Here is an example of a driver class:
import requests
from .Recipient import Recipient
class MailgunDriver:
def __init__(self, application):
self.application = application
self.options = {}
def set_options(self, options):
self.options = options
return self
def get_mime_message(self):
data = {
"from": self.options.get("from"),
"to": Recipient(self.options.get("to")).header(),
"subject": self.options.get("subject"),
"h:Reply-To": self.options.get("reply_to"),
"html": self.options.get("html_content"),
"text": self.options.get("text_content"),
}
if self.options.get("cc"):
data.update({"cc", self.options.get("cc")})
if self.options.get("bcc"):
data.update({"bcc", self.options.get("bcc")})
return data
def get_attachments(self):
files = []
for attachment in self.options.get("attachments", []):
files.append(("attachment", open(attachment.path, "rb")))
return files
def send(self):
domain = self.options["domain"]
secret = self.options["secret"]
attachments = self.get_attachments()
return requests.post(
f"https://api.mailgun.net/v3/{domain}/messages",
auth=("api", secret),
data=self.get_mime_message(),
files=attachments,
)
Notice that theres nothing in the class above that isn't related to sending an email with mailgun.
Component classes are another part of this relationship. A component is also a class that does 1 thing and 1 thing only. This class should have a small piece of logic that is designed to clean up other parts of the code later down the line. For example, if we want to compile an email from [email protected], [email protected]
to <[email protected]>, <[email protected]>
we could loop through the emails and append them inside the SMTP driver, right?
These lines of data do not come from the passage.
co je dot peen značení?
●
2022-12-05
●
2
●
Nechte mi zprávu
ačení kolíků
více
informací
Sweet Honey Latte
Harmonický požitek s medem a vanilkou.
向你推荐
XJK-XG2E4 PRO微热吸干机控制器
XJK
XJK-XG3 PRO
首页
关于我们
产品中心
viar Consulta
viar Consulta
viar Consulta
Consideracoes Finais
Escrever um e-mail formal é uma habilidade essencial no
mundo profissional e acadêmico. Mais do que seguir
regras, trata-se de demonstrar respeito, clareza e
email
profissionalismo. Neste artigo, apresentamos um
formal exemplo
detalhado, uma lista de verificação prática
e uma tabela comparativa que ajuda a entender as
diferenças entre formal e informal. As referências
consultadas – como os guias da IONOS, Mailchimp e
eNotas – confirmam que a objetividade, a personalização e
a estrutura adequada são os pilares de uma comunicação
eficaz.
This would look kind of messy and with some psuedo code would look like this:
# Inside the SMTP mail driver
to_emails = []
for email in emails.split(','):
to_emails.append(f"<{email.trim()}>")
This is a problem for a few reasons.
Problem number 1 is that we now can no longer add cool features to this part of the feature. For example maybe now we want to support something like Joseph Mancuso [email protected]
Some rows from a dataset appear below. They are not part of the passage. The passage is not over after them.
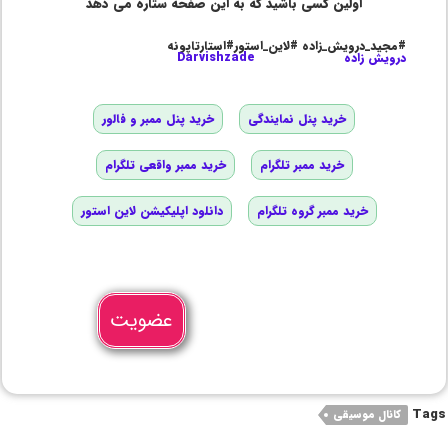
اولین کسی باشید که به این صفحه ستاره می دهد
#مجید_درویش_زاده #لاین_استور#استارتاپونه
درویش زاده
Darvishzade
خرید پنل نمایندگی
خرید پنل ممبر و فالور
خرید ممبر تلگرام
خرید ممبر واقعی تلگرام
خرید ممبر گروه تلگرام
دانلود اپلیکیشن لاین استور
عضویت
Tags
کانال موسیقی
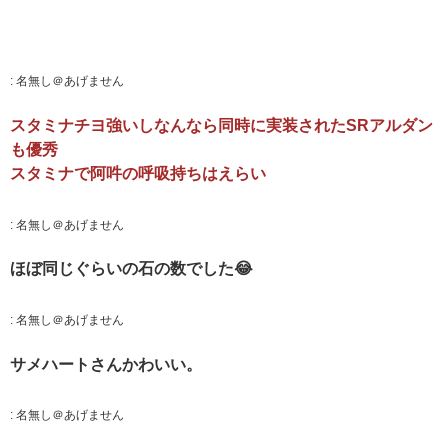
:
名無し＠あげません
スタミナチヨ強いしなんなら同時に実装されたSRアルダン
も優秀
スタミナで阿吽の呼吸持ちはえらい
:
名無し＠あげません
ほぼ同じぐらいの石の数でした😂
:
名無し＠あげません
サメハートさんかわいい。
:
名無し＠あげません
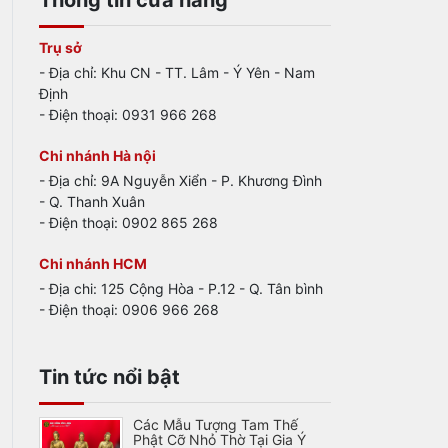
Thông tin cửa hàng
Trụ sở
- Địa chỉ: Khu CN - TT. Lâm - Ý Yên - Nam
Định
- Điện thoại: 0931 966 268
Chi nhánh Hà nội
- Địa chỉ: 9A Nguyễn Xiển - P. Khương Đình
- Q. Thanh Xuân
- Điện thoại: 0902 865 268
Chi nhánh HCM
- Địa chi: 125 Cộng Hòa - P.12 - Q. Tân bình
- Điện thoại: 0906 966 268
Tin tức nổi bật
Các Mẫu Tượng Tam Thế
Phật Cỡ Nhỏ Thờ Tại Gia Ý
and compile it down to Joseph Mancuso <[email protected]>
. We can't really do this and if we do we have to add the logic in each mail driver to support this. It also needs to be tested in each mail driver.
Problem Number 2 is we need to do this for each email address. In a normal email we have things like to, from, cc and bcc. so you can see can can make it work but it will get quite messy. Especially if we have to support more features down the road.
# Inside the SMTP mail driver
to_emails = []
for email in emails.split(','):
to_emails.append(f"<{email.trim()}>")
cc_emails = []
for email in cc_emails.split(','):
cc_emails.append(f"<{email.trim()}>")
You can see how this can get messy.
Solution: better way to do this is to create a component class to do this for us. Final usage of this component class looks something like:
# Inside the SMTP mail driver
to_emails = Recipient(emails).header()
cc_emails = Recipient(cc_emails).header()
The same rules apply to an email attachment.
So these component classes should be used where applicable so we can add features at a central location and it be propagated throughout other drivers. They should also do 1 thing and 1 thing only to not break anything with side effects
Registering drivers are simple too. All drivers need to be registered and can be done in the providers. It should simply pass into an add_driver()
method and look like this:
def register(self):
mail = Mail(self.application).set_configuration(config("mail.drivers"))
mail.add_driver("smtp", SMTPDriver(self.application))
mail.add_driver("mailgun", MailgunDriver(self.application))
mail.add_driver("terminal", TerminalDriver(self.application))
self.application.bind("mail", mail)
Notice we just create the manager, bind the drivers to the manager and then bind the manager to the container.